Read few topics, didn’t find solution (other then some workarounds…) or any official information on that matter.
So, on ‘Fundamentals: Conventions’ page there are some nice tips:
Wow, awesome! Love this convention, using it for quite a long time!
Ahh, just like I do it - great - I’ve always followed conventions used in Yii!
Clever thing, there must be some great mapping in there that makes it possible, to use camelCase in code and underscores in DB!
Sooo, words aside, now lets face the world:
table "report" with column "building_id" - just like conventions says!
code $report -> buildingId - just like conventions says!
Output:
Property "Report.buildingId" is not defined.
What the… heck?
Is there any configuration, tweaking or settings that I can set to convince Yii to follow it’s own conventions? Or do I need to use ugly hacks and workarounds and tell Yii by myself how to handle this?
I find myself (and many others, including javascript coders) using both conventions. Usually, the underscore ones go for database fields, but also for own class properties, the camelcase version for naming functions.
There are also the $_variable and _function conventions, including the so called standard __name things regarding php standards.

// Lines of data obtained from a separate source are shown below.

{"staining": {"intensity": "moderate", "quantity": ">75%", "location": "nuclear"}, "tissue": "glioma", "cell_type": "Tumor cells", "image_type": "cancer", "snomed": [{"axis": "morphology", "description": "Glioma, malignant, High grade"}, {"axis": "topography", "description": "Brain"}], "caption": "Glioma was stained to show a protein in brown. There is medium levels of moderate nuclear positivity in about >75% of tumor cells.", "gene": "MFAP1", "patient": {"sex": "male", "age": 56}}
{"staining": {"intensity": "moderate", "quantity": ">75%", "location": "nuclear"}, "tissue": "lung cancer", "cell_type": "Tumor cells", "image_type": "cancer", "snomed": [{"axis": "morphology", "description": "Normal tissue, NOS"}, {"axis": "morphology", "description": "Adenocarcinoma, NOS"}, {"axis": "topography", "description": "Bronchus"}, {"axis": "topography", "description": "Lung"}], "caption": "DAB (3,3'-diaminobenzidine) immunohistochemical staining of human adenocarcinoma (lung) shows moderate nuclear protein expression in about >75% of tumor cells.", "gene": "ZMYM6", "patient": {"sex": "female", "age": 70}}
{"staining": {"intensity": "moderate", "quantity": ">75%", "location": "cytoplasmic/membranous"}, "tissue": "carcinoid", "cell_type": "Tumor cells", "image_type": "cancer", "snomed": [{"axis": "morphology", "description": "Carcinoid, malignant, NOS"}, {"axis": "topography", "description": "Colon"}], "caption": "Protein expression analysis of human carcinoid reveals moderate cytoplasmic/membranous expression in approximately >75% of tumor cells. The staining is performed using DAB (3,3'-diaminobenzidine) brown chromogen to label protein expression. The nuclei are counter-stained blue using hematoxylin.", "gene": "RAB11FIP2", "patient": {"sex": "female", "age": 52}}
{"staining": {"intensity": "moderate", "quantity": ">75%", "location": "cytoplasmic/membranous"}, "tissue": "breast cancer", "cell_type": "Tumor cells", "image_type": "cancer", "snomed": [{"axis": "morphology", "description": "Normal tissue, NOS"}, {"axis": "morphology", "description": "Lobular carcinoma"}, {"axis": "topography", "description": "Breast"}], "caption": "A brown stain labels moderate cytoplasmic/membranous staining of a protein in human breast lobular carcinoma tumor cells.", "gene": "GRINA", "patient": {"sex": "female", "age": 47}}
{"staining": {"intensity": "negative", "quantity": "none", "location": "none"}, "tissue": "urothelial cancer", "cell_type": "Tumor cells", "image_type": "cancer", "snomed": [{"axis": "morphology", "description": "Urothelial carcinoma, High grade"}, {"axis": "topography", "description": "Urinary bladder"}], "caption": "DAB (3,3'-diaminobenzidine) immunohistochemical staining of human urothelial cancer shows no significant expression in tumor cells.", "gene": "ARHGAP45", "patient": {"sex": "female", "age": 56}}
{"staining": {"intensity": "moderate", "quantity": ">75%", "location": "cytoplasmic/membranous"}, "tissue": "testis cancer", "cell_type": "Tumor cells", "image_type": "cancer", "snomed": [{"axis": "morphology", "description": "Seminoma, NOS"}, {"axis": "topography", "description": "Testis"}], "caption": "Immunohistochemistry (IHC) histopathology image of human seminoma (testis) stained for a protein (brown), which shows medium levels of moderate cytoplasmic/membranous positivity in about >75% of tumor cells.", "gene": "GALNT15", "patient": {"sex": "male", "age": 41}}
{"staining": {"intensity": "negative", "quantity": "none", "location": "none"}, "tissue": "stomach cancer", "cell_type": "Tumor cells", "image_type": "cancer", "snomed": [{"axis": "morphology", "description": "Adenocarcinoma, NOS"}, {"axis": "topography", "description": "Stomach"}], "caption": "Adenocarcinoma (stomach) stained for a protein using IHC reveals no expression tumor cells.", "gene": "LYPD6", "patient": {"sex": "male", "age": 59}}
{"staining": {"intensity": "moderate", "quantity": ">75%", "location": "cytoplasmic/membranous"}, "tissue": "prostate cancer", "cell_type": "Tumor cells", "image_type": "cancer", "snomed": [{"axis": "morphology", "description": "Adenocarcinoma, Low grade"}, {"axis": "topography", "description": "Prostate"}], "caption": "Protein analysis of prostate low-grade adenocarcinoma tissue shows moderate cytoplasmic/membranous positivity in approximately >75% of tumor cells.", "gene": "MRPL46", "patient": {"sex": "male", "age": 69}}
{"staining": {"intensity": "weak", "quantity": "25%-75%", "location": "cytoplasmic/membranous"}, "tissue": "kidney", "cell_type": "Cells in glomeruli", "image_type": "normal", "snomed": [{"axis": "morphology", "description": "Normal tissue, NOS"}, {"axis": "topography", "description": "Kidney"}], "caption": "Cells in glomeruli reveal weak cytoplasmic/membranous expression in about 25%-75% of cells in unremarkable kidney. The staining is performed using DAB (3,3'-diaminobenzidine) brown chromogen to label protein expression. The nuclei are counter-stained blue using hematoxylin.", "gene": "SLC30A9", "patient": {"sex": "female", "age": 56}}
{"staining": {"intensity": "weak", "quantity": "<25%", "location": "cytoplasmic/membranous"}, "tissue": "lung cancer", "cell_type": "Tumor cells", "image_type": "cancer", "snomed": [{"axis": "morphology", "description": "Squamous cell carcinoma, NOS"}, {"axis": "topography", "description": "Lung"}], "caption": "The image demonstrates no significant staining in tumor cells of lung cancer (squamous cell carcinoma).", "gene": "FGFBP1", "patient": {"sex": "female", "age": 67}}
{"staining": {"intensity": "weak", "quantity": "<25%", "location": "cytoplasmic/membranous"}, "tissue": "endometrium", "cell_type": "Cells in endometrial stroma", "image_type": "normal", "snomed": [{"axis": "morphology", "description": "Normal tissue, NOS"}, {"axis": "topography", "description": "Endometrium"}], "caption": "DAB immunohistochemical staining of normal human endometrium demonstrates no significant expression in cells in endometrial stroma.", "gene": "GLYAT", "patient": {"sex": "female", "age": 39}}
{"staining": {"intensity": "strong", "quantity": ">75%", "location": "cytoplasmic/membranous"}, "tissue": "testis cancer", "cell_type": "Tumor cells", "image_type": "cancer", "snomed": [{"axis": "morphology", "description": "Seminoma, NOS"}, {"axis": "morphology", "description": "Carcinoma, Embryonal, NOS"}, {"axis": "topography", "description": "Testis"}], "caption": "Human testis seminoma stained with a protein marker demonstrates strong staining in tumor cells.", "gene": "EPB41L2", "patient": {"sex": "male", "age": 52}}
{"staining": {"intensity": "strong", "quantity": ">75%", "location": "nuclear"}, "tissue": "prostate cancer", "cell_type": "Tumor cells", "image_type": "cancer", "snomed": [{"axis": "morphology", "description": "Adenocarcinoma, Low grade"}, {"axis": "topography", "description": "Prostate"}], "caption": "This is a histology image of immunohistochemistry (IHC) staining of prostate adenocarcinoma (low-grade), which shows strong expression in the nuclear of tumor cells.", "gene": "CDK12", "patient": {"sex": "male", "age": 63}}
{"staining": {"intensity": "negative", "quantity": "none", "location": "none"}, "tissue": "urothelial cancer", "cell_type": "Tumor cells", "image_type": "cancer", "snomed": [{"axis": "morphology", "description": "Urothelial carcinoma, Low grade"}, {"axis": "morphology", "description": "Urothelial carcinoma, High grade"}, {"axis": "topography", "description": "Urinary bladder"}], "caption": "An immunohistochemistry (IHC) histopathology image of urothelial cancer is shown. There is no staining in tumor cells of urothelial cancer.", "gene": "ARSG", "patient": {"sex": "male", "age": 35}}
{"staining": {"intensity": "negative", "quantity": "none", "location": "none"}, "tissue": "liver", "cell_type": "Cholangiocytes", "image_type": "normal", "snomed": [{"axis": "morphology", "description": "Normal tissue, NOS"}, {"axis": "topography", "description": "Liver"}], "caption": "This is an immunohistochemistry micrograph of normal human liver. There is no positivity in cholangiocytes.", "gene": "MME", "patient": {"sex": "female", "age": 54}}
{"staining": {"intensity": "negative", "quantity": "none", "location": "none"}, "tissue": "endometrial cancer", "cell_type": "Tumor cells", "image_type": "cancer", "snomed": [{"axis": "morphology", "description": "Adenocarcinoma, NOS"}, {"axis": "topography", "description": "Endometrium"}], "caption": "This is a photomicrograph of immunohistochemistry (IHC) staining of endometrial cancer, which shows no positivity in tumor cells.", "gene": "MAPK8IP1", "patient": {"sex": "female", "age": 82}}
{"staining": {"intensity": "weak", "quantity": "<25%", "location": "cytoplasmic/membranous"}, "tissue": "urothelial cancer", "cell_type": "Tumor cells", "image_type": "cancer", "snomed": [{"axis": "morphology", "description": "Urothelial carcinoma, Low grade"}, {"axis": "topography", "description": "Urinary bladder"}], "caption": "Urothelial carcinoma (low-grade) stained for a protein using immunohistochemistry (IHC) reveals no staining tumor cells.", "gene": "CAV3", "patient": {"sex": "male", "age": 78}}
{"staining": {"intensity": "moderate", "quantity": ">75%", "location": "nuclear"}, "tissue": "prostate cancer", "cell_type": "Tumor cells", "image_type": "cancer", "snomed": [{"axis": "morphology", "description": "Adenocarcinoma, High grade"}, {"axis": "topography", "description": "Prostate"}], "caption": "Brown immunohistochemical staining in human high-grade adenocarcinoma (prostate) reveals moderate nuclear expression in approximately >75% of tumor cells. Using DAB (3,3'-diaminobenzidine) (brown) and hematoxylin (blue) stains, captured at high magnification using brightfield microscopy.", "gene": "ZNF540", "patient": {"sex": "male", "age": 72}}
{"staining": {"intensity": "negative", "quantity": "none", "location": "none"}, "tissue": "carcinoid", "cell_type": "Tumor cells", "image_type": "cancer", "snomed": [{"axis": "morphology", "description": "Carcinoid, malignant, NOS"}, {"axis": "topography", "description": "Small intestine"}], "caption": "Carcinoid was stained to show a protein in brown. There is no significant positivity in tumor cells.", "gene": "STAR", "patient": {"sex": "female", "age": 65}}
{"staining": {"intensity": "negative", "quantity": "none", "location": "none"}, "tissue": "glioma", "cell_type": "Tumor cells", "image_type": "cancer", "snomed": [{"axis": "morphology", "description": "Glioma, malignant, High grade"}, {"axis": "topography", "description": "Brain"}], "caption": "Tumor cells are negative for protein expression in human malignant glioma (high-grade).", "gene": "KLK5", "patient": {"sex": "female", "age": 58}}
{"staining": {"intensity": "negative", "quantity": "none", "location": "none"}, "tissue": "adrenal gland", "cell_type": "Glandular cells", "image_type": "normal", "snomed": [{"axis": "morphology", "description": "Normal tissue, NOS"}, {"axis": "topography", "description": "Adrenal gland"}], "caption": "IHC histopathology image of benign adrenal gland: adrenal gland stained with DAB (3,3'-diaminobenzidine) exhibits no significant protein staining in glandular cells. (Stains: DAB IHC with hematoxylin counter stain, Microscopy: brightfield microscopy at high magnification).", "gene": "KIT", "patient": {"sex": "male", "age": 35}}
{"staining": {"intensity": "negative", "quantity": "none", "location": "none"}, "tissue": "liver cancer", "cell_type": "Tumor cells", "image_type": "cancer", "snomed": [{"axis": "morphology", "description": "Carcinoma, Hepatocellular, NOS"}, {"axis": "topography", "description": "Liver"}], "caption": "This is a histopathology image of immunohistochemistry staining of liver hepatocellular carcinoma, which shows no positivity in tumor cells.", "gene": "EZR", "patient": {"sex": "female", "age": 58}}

It’s up to you, how did you woke up today, very_good, veryGood or class VeryGood.
I personally like the default behavior. If I see $report->building_id I know its a database property. If I have a model property that didn’t come directly from the database (maybe something computed by afterFind, etc.) I name it using camelCase. So I know that if I see $report->buildingComputed it is not a database property. Not foolproof as single word database properties are ambiguous though it does help.
I do think that "auto-formatting" building_id to buildingId would be counterintuitive though you could add this functionality to an afterFind method to map $report->building_id to $report->buildingId.